You eventually miss family and friends as it's a very nomadic, sometimes lonely, isolating position....think merchant marines
Your constantly surrounded by people, and honestly need "space" but at the same time, miss connection. If that makes sense
Different cruise line have different contractual agreements...not everybody re-ups. Some, jump ship in port as it's not for everyone
Other than that.....it beats starving
Haven't done a cruise ship gig myself, though I've been offered several. Never quite enough money to make it worthwhile. I think back in the old days (70's-80's) it was a better situation (good pay, treated better). I have a friend who bought a house in Cali doing those gigs back then (paid in full cash). He got out of those gigs though, saying there were lots of changes in that industry.

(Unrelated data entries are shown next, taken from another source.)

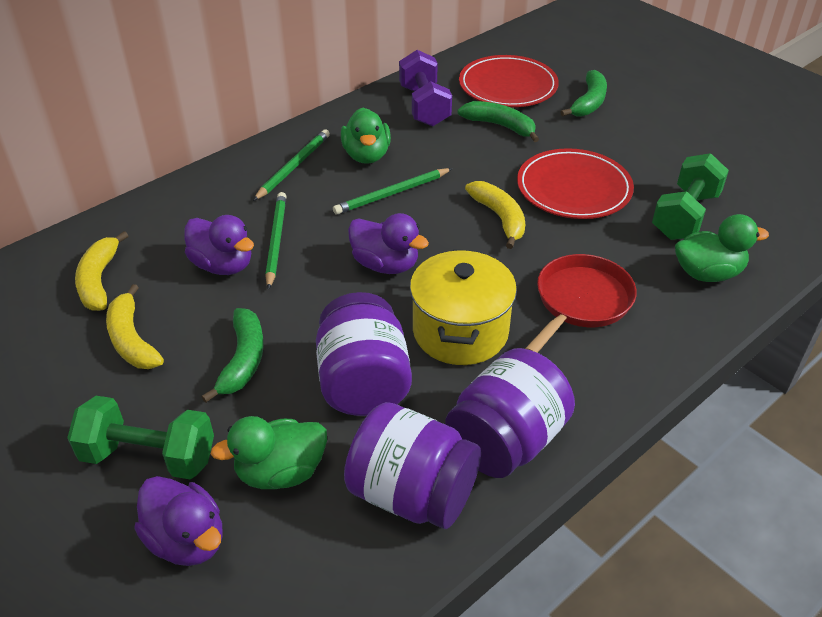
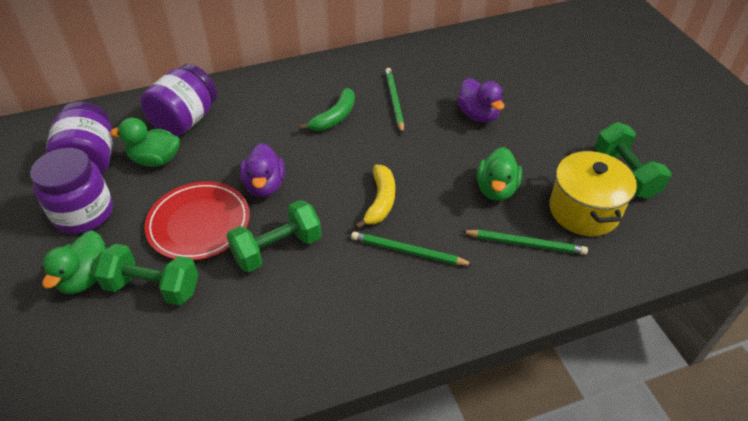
green banana: 3 -> 1
green dumbbell: 2 -> 3
purple duck: 3 -> 2
purple dumbbell: 1 -> 0
red pan: 1 -> 0
red plate: 2 -> 1
yellow banana: 3 -> 1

I have heard a few horror stories though. One friend got paid cash at the end of the cruise, all of it was counterfeit and he basically got hosed by the cruise line. Another was almost beaten to death by the ships security cause he flirted with a girl the head of security had a crush on!
I've never had a cruise ship gig (so take this FWIW), but during the summers in college, I worked as a waiter (and lived) at a resort hotel, and I found it somewhat psychologically painful to be working at a place where other people were vacationing. Jealousy, I guess. That, despite the fact that I got to hang out at the pool with the guests for 3 hours every day between lunch and dinner.
Also, I've been on about 5 cruises, and I'm not a big fan of being "cooped up" like that. the last one I went on was about 5 years ago, and I had cabin fever after the 5th day. I just wanted off the ship.
So I'd say those are two potential downsides, for some people, on a cruise ship gig.
But I could also see it being somewhat fun for a young, single musician.
They guy I know who did it, abandoned ship at the first port. Sleeping Quarters, and treatment were his issues. He left good gear on the boat too. I would imagine it is hard if you are past the point in life where you can handle having a roomie.
I was in the Navy and enjoyed life aboard a destroyer, so a cruise ship wouldn't be so bad except for the restriction to only certain areas and the no fraternization with the guests policy. That would be the dealbreaker for me. I realize why they have those policies, but I also realize why I wouldn't want to submit to them. There are some very attractive female crew members, but the thought of being confined below decks except when actively performing just sucks. I have thought about maybe trying to book my cover band for a week aboard ship, but if the same restrictions apply in that scenario, I'm not interested. I've been on many cruises and I enjoy them, but the restriction to the crew areas just isn't appealing.